MCC Theater’s 2012-1013 season will also include the New York Premiere of Paul Downs Colaizzo’s startlingly funny, booze-soaked Really Really (January 31 – March 10, 2013) directed by David Cromer, whose visionary take on Our Town took New York by storm in 2009, and whose Tribes is one of this year’s biggest Off Broadway hits. Really Really chronicles the hazy aftermath of a wild undergraduate party, where morning-after gossip turns ugly, peeling back the veneer of loyalty and friendship to reveal a vicious jungle of sexual politics, raw ambition, and class warfare where only the strong could possibly survive. A hit at last season’s Signature Theater in Washington D.C., casting for Really Really will be announced shortly.
The final show of the 2012-13 season is John Pollono’s Small Engine Repair (May 16 – June 23, 2013) which tells the story of Frank, Swaino, and Packie – buddies since high school, now past their prime – who meet off-hours in Frank’s out-of-the-way repair shop under cloudy circumstances that only Frank has a handle on.
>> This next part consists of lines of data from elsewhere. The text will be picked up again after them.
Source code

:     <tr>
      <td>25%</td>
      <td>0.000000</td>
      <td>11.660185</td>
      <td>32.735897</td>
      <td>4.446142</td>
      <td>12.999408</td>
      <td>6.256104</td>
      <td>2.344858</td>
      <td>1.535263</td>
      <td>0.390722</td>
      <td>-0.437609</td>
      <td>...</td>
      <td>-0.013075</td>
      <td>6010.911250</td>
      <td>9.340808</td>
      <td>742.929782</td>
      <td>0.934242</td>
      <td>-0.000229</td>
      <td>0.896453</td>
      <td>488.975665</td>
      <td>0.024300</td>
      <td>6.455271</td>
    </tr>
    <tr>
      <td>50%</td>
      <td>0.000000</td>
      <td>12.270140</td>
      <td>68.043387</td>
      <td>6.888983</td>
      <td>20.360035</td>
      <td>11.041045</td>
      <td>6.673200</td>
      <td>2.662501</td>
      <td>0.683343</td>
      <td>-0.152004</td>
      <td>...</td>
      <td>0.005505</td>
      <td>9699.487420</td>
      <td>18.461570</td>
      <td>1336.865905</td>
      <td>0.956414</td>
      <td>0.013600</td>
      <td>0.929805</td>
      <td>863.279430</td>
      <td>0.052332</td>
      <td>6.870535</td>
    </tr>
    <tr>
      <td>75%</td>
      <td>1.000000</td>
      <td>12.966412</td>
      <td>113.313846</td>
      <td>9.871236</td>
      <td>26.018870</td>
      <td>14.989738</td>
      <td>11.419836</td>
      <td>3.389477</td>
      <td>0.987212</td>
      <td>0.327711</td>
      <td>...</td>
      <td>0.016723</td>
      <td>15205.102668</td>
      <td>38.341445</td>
Enter Chad, a plugged-in preppy college jock, whose arrival ignites an explosion of long-simmering resentment and rage in this taut, twisty, comic thriller. A hit at L.A.’s Rogue Machine Theatre last spring, Small Engine Repair makes its New York premiere at MCC Theater with a new production directed by MCC veteran Jo Bonney (Neil Labute’s The Break of Noon, Some Girls(s), Fat Pig). The cast includes Tony Award-nominee Christopher Fitzgerald (Young Frankenstein, Finian’s Rainbow) who joins Jon Bernthal, of AMC’s “The Walking Dead,” and actor/playwright John Pollono, whose dazzling play took home nearly every theater award in the city of angels, including the Los Angeles Drama Critics Award for Playwriting.
Tickets for Don’t Go Gentle are $59 and are available by visiting www.mcctheater.org or calling 212-352-3101. Tickets for Really Really (January 31 – March 10, 2013) and Small Engine Repair Repair (May 16 – June 23, 2013) will go on-sale at a later date. Season subscriptions for all three 2012-2013 mainstage productions are priced at $115-$155 and are now available by visiting www.mcctheater.org. Additionally, MCC Theater offers a $60 “Under 30” subscription for patrons 30 years or younger as of September 27, 2012.
MCC Theater – founded in 1986 as Manhattan Class Company – is committed to developing and producing new work that challenges artists and rewards audiences. Our mission is carried out through an annual season of world, American, and New York premieres, literary development programs for emerging writers, and ground-breaking education programs that enable more than 1,000 New York City high school students to find – and use – their own unique voice each year through the creation and performance of original theater pieces. Notable MCC Theater highlights include: the 2008 Tony Award-nominated Reasons to Be Pretty by Neil LaBute, The Pride, Fifty Words, the 2004 Tony-winning production of Bryony Lavery’s Frozen, Neil LaBute’s Fat Pig, Rebecca Gilman’s The Glory of Living, Marsha Norman’s Trudy Blue, Margaret Edson’s Pulitzer Prize-winning Wit, Tim Blake Nelson’s The Grey Zone, Alan Bowne’s Beirut, The Submission, winner of the inaugural Laurents/Hatcher Foundation Award for new American plays, and last season’s newly reworked and fully re-imagined production of Carrie, the musical. Over the years, the dedication to the work of new and emerging artists has earned MCC Theater a variety of awards.